Marsland and Ahmad, in a cadaveric study, showed that fixation devices positioned anteriorly to posteriorly caused damage to the cephalic vein in 30% of specimens, putting the musculocutaneous nerve and the inferior branch of the suprascapular nerve at serious risk2.
In the case of our patient, all of the guides were introduced posteriorly; this technique has the tremendous advantage of being safe, utilizing normal arthroscopic portals, and avoiding the important neurovascular systems at the front region of the shoulder.
Porcellini et al. described an arthroscopic method for stabilizing acute Bankart fractures by placing the suture anchors along the glenoid rim fracture site and passing the sutures around the fracture fragment with the adjacent capsular-labral complex3. This method was refined by Sugaya et al., who used augmentation sutures that are run through or around the fragment after stabilizing it with labral fixation alone4.
In our experience, arthroscopic reconstruction of glenoid rim fractures has resulted in excellent clinical outcomes and, in the majority of cases, anatomic reduction and healing of the glenoid fracture was achieved. Using arthroscopic methods to stabilize the shoulder surgically has several advantages, such as reduced soft-tissue dissection, enhanced visualization of joint abnormalities, faster rehabilitation, and greater accessibility5 (Table 1).

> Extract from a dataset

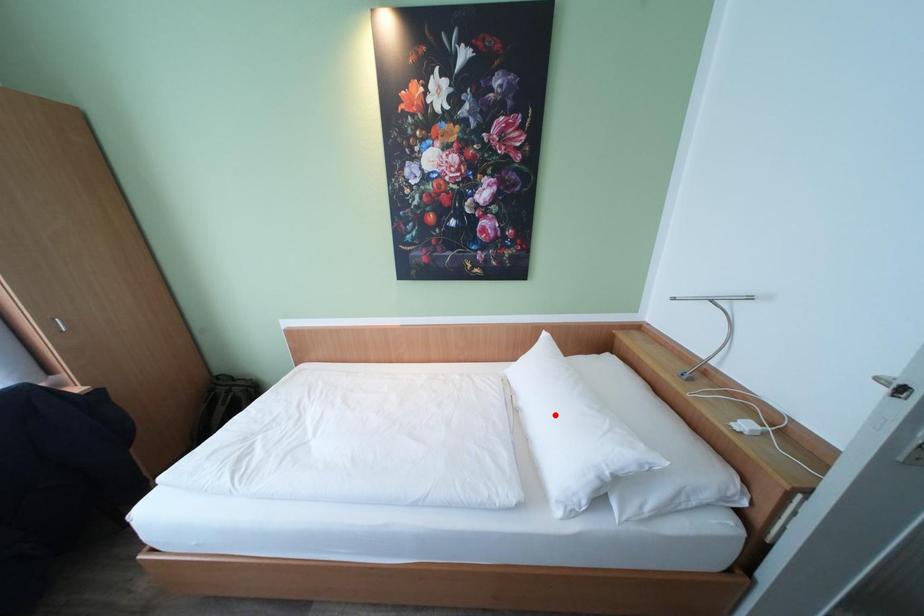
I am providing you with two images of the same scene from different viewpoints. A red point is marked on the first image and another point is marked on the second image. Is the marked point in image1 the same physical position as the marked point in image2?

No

Table 1. Advantages and Disadvantages of the Arthroscopic Approach for Reduction and Fixation of Glenoid Fractures
CONCLUSION
Arthroscopic methods that lower the risks and morbidity of open procedures are a viable option for treating intra-articular glenoid fractures. Prior to final screw fixation, labral fixation is a reliable method for achieving and maintaining an anatomic reduction. This method reduces the risk of injuring the neurovascular structures as all of the fixation guides are used in a posterior-to-anterior direction. Numerous intra-articular glenoid fractures can be treated with this method with good radiographic and functional outcomes and little risk to the patient.
References
- Cameron S. Case Report Arthroscopic reduction and internal fixation of an anterior glenoid fracture. Arthroscopy: The Journal of Arthroscopic & Related Surgery. 1998 Oct;14(7):743–6.
- Marsland D, Ahmed HA. Arthroscopically assisted fixation of glenoid fractures: A cadaver study to show potential applications of percutaneous screw insertion and anatomic risks. J Shoulder Elbow Surg. 2011 Apr;20(3):481–90.

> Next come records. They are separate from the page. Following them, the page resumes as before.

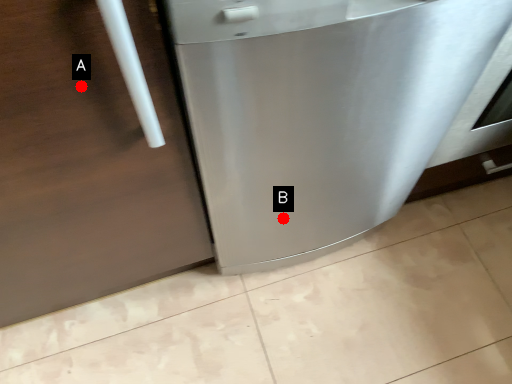
Question: Two points are circled on the image, labeled by A and B beside each circle. Which of the following is the farthest from the observer?

Choices:
 (A) A is further
 (B) B is further

Answer: (B)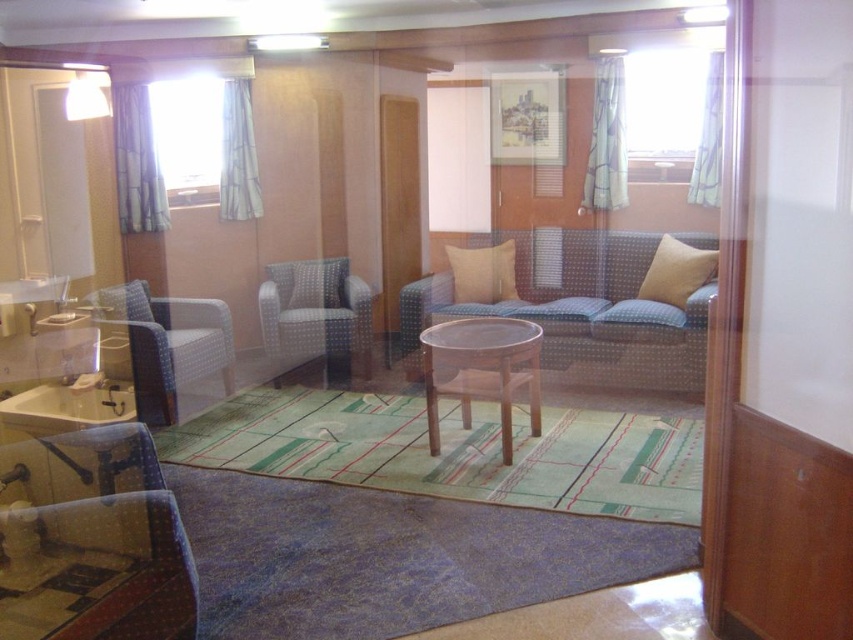
Question: Is matte blue armchair at left wider than white glossy sink at lower left?

Choices:
 (A) yes
 (B) no

Answer: (A)

Question: Can you confirm if matte blue armchair at left is positioned to the right of white glossy sink at lower left?

Choices:
 (A) no
 (B) yes

Answer: (B)

Question: Is matte blue armchair at left below beige fabric pillow at right?

Choices:
 (A) yes
 (B) no

Answer: (A)

Question: Which is farther from the light beige textured pillow at center?

Choices:
 (A) beige fabric pillow at right
 (B) brown wooden table at center
 (C) matte blue armchair at left

Answer: (A)

Question: Which of the following is the closest to the observer?

Choices:
 (A) matte blue armchair at center
 (B) light beige textured pillow at center
 (C) beige fabric pillow at center

Answer: (A)

Question: Which point is closer to the camera?

Choices:
 (A) (194, 364)
 (B) (502, 259)
 (C) (535, 364)

Answer: (C)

- Porcellini G, Campi F, Paladini P. Arthroscopic approach to acute bony Bankart lesion. Arthroscopy: The Journal of Arthroscopic & Related Surgery. 2002 Sep;18(7):764–9.
- Sugaya H, Kon Y, Tsuchiya A. Arthroscopic Repair of Glenoid Fractures Using Suture Anchors. Arthroscopy: The Journal of Arthroscopic & Related Surgery. 2005 May;21(5):635.e1-635.e5.
- Scheibel M, Hug K, Gerhardt C, Krueger D. Arthroscopic reduction and fixation of large solitary and multifragmented anterior glenoid rim fractures. J Shoulder Elbow Surg. 2016 May;25(5):781–90.